This is a personal response from Kathleen Scott, SGN team member since 2007, to Jeffrey’s Gettleman’s A Taste of Hope Sends Refugees Back to Darfur.
After following the situation in Darfur for many years, I found this article a rollercoaster of joy that crash-landed for me at a horrible realization. The article and statements like this seemed strangely nebulous and contradictory:
“But people who have been victimized and traumatized are sensing a change in the air and acting on it, risking their lives and the lives of their children to leave the relative safety of the camps to venture back to where loved ones were killed.”
I had to reframe my thinking before I saw a bigger picture. Like many in the international community I have been stunned to emotional numbness by the depth and breadth of the tragedy in Darfur. Unable to absorb the numbers and horror of the kind of violence, I have thirsted for any sign of peace or progress.
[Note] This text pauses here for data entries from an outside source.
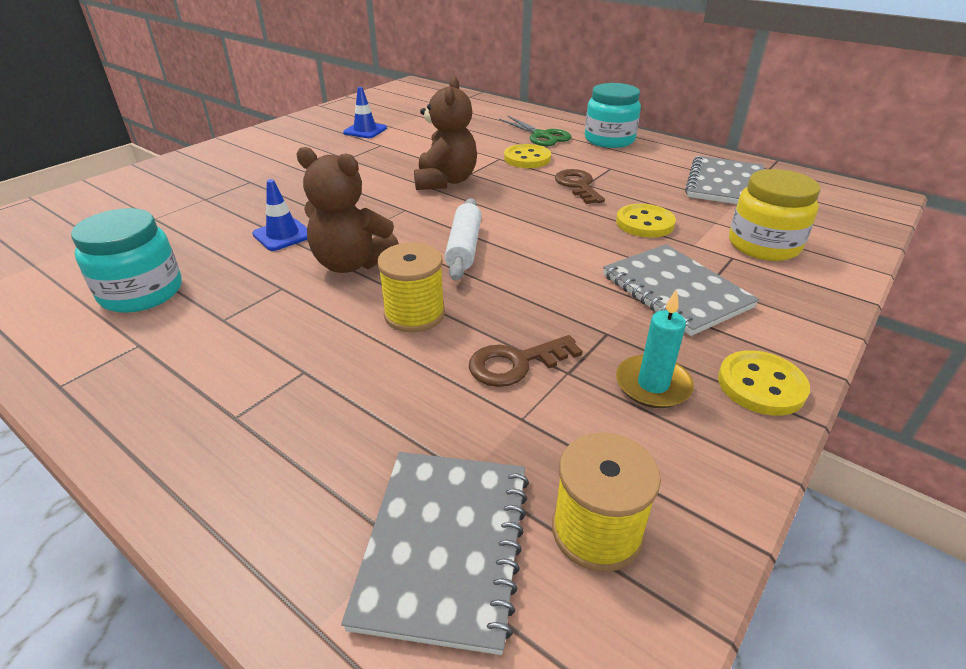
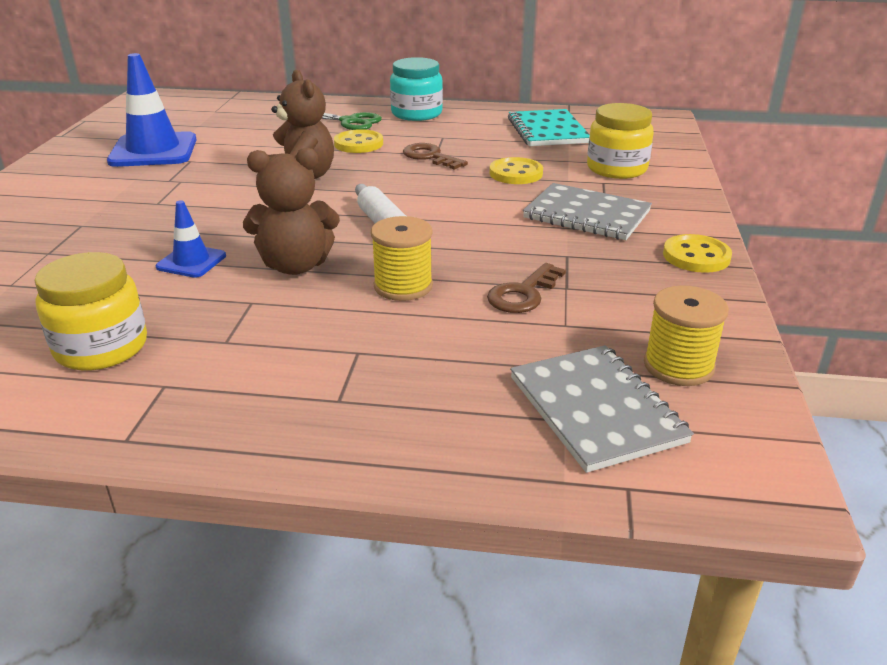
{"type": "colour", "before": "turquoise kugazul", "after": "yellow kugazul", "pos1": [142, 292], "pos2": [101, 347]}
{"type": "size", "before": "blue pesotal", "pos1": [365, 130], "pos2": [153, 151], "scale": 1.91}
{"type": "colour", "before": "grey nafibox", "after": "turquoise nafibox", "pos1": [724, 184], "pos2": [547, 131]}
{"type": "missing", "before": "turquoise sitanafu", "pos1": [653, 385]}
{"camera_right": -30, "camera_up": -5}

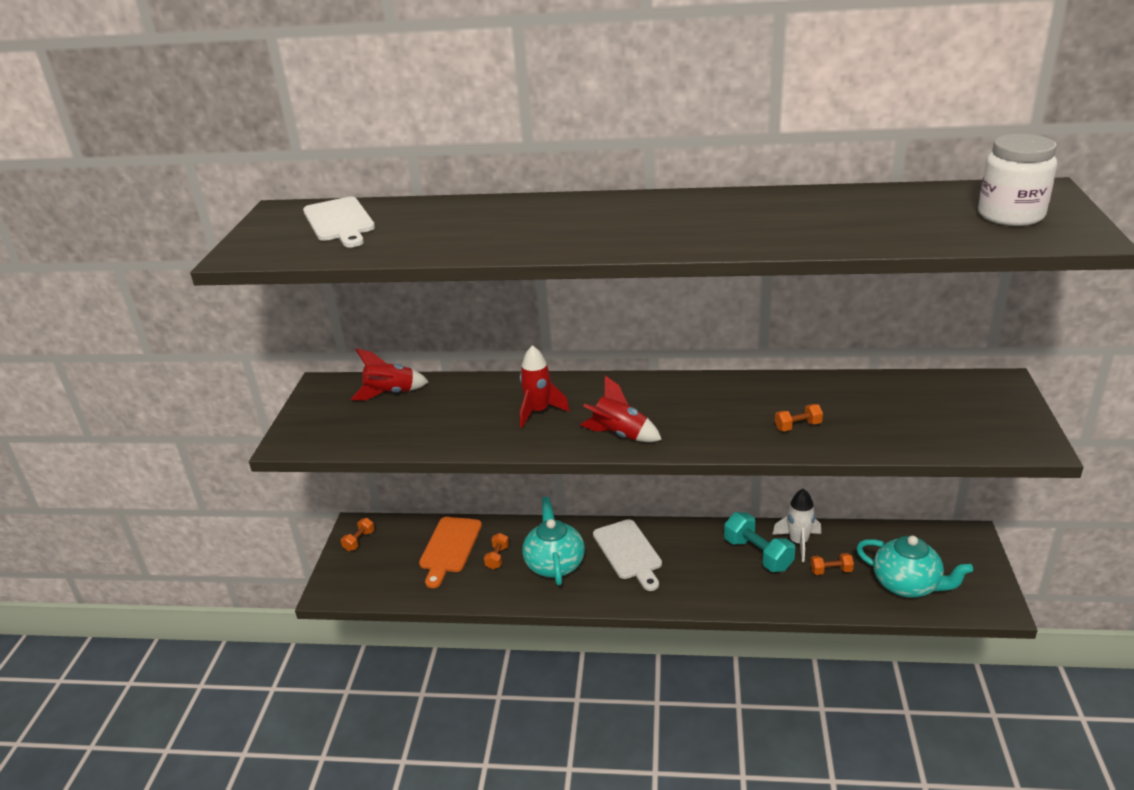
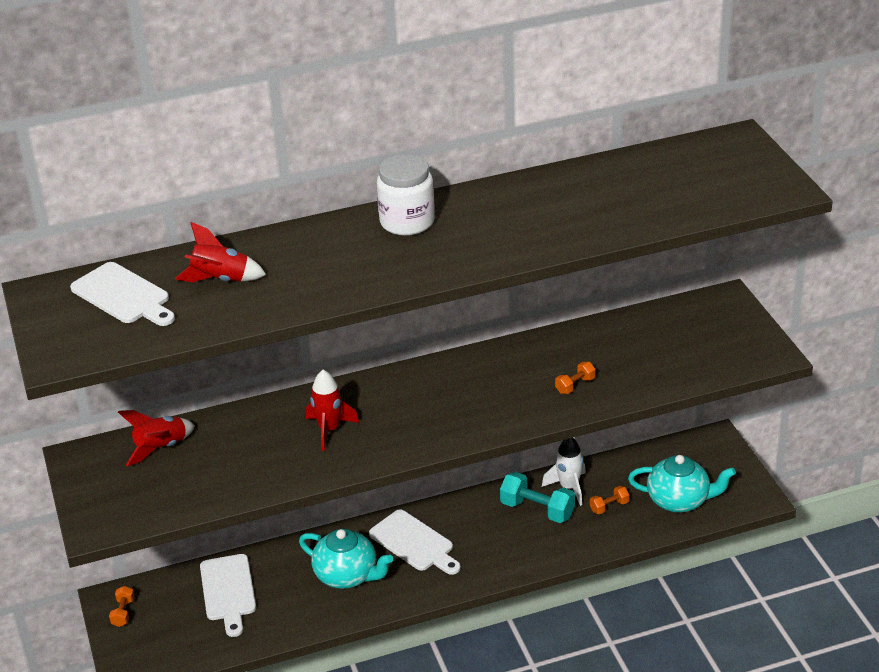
{"type": "relocated", "before": "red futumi", "pos1": [620, 435], "pos2": [220, 280]}
{"type": "colour", "before": "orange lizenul", "after": "white lizenul", "pos1": [449, 548], "pos2": [228, 591]}
{"type": "spun", "before": "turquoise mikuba", "pos1": [554, 564], "pos2": [347, 576], "turn": 150}
{"type": "relocated", "before": "white kugazul", "pos1": [1010, 215], "pos2": [407, 222]}
{"type": "missing", "before": "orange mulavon", "pos1": [497, 557]}
{"camera_right": -25, "camera_up": 5}

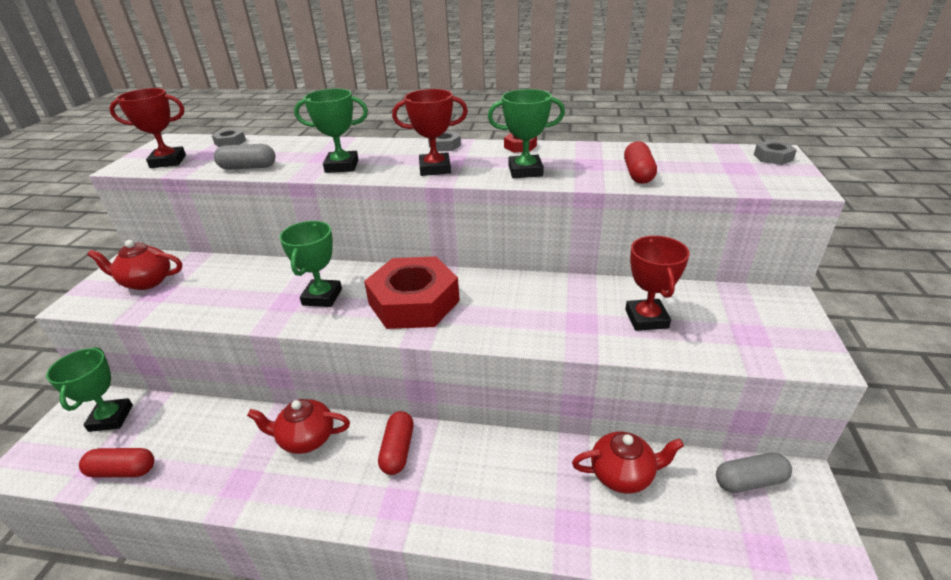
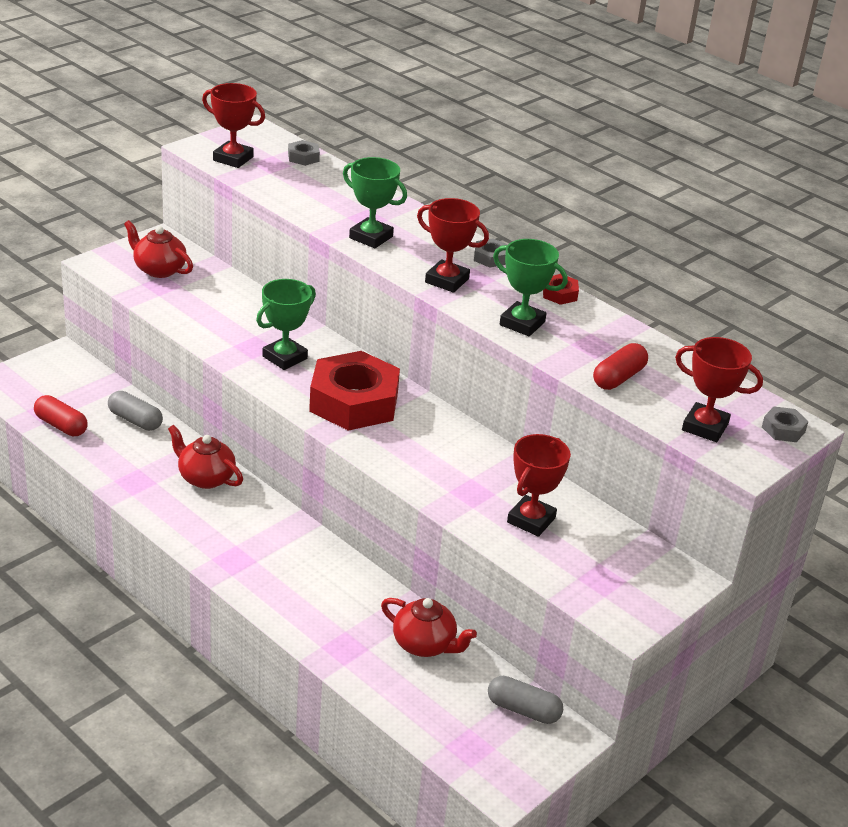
{"type": "relocated", "before": "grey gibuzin", "pos1": [248, 167], "pos2": [135, 420]}
{"type": "appeared", "after": "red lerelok", "pos2": [705, 427]}
{"type": "missing", "before": "green lerelok", "pos1": [111, 418]}
{"type": "missing", "before": "red gibuzin", "pos1": [398, 450]}
{"camera_right": 30, "camera_up": 0}

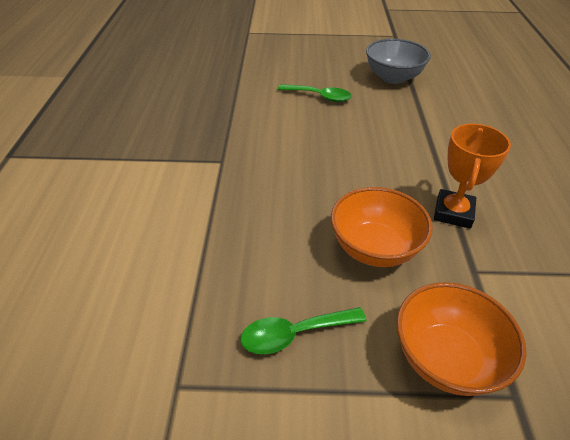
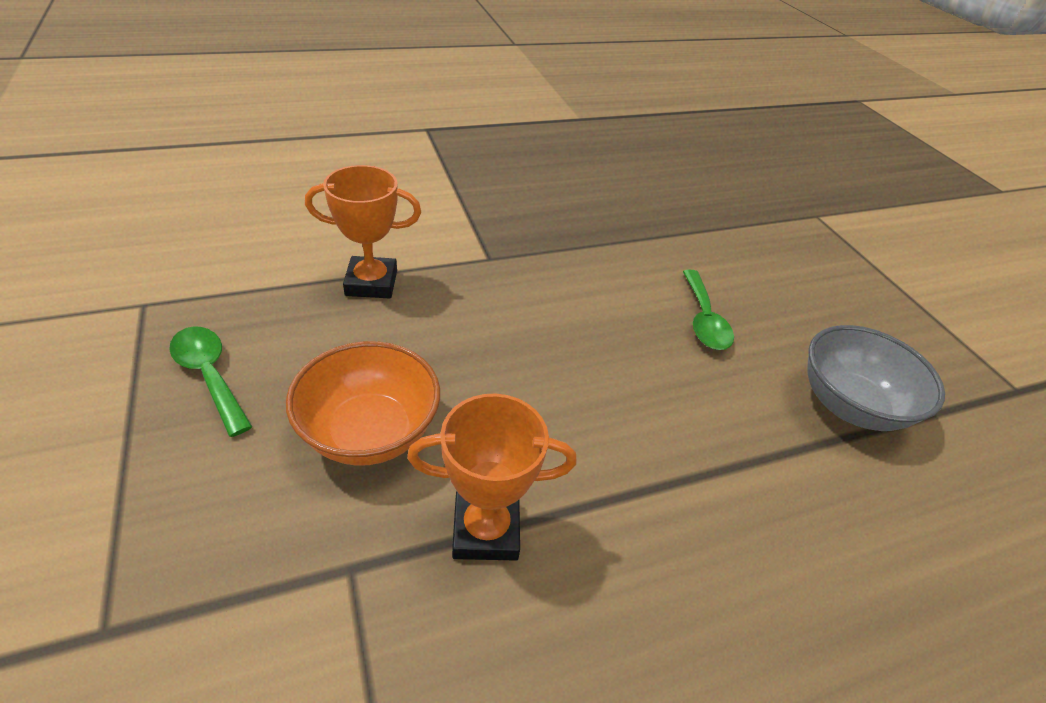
{"type": "appeared", "after": "orange lerelok", "pos2": [371, 283]}
{"type": "missing", "before": "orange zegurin", "pos1": [446, 359]}
{"camera_right": 65, "camera_up": 0}

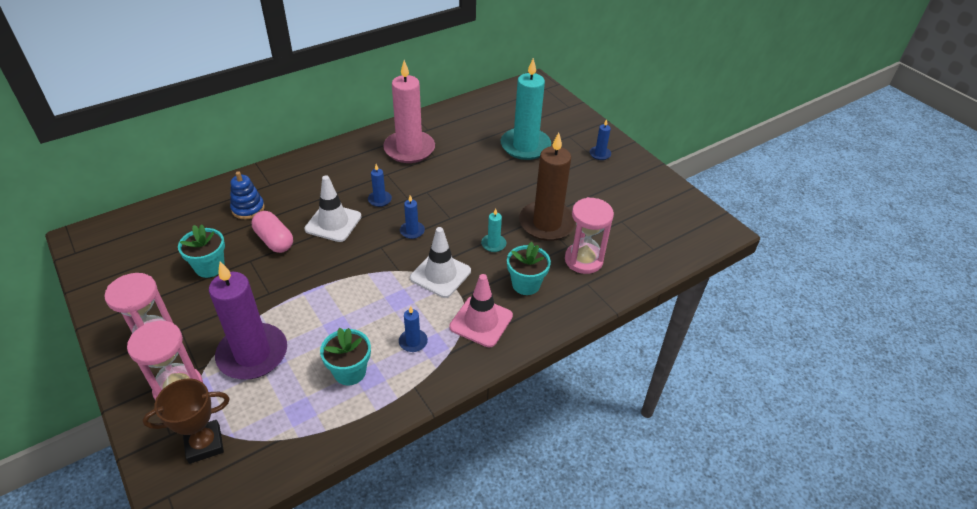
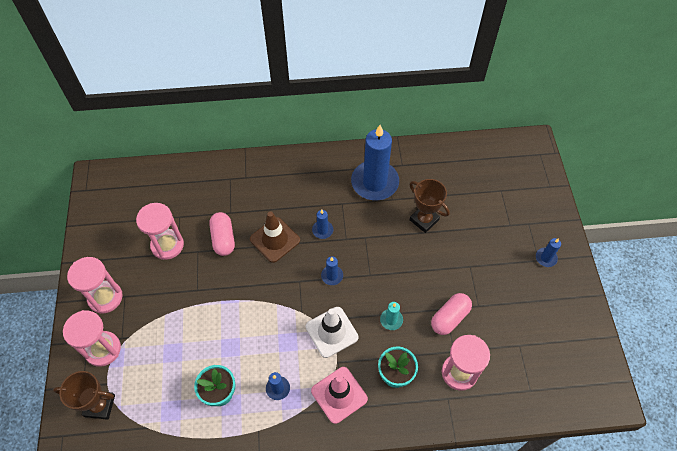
{"type": "exchanged", "before": "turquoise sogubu", "after": "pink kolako", "pos1": [210, 267], "pos2": [167, 245]}
{"type": "colour", "before": "white pesotal", "after": "brown pesotal", "pos1": [333, 223], "pos2": [275, 240]}
{"type": "colour", "before": "pink sitanafu", "after": "blue sitanafu", "pos1": [409, 149], "pos2": [374, 182]}
{"type": "appeared", "after": "brown lerelok", "pos2": [424, 220]}
{"type": "exchanged", "before": "brown sitanafu", "after": "pink gibuzin", "pos1": [547, 223], "pos2": [449, 318]}
{"type": "missing", "before": "purple sitanafu", "pos1": [253, 354]}
{"type": "missing", "before": "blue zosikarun", "pos1": [248, 209]}
{"type": "missing", "before": "turquoise sitanafu", "pos1": [525, 146]}
{"camera_right": 30, "camera_up": 15}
I have what KTJ calls “Sudan Fatigue” but after meditating on the content of this article, a sickening analogy came to me about what I would endorse if I said this kind of homecoming was something to celebrate.
Imagine Darfur as a teenage girl who left home because she had rebelled against a neglectful and abusive father. When she asked to go to school or to the doctor, he beat her, killed her siblings, and had his friends gang-rape her. He trashed her room and shot at her. She fled and lived on the streets where she was further abused for nine years; systematically raped again and lived without adequate food, clothing, or shelter -let alone medical care and schooling. With no support for recovery from the original trauma, she is weary from being homeless, from the empty promises of neighbors to hold her father accountable. She decides nothing is going to change and besides she hears her father no longer rages in front of her bedroom; maybe if she is no longer rebellious about his neglect, he won’t hurt her anymore.
Starving, traumatized and exhausted, she returns to her family home, her children in tow – one whose father was killed by her father – and one fathered by rape. They hunker in her room; at least it is a familiar place. But down the hall they can hear her father assaulting her sister, Nuba, who had the audacity to ask for emancipation. Her father has not changed, he has not even admitted anything is wrong; Darfur can only hope her father will forget her like the international community did.
The “sense of change” is the problem. It is the emotional lie of the only thing the traumatized have to cling to- denial; and what those who have witnessed her trauma cling to- that the problem, and their guilt over not stopping the abuse, will “just go away”.
The father in the analogy, Omar al-Bashir- president of Sudan, has been issued an arrest warrant; but no one is willing to perform the arrest. The world is outraged at his behavior but not yet to the point of doing anything concrete. Darfur still weeps and waits for change that she is powerless to implement by herself. Her children will grow up and it is hard to believe they will not rage against the father and start the cycle over again.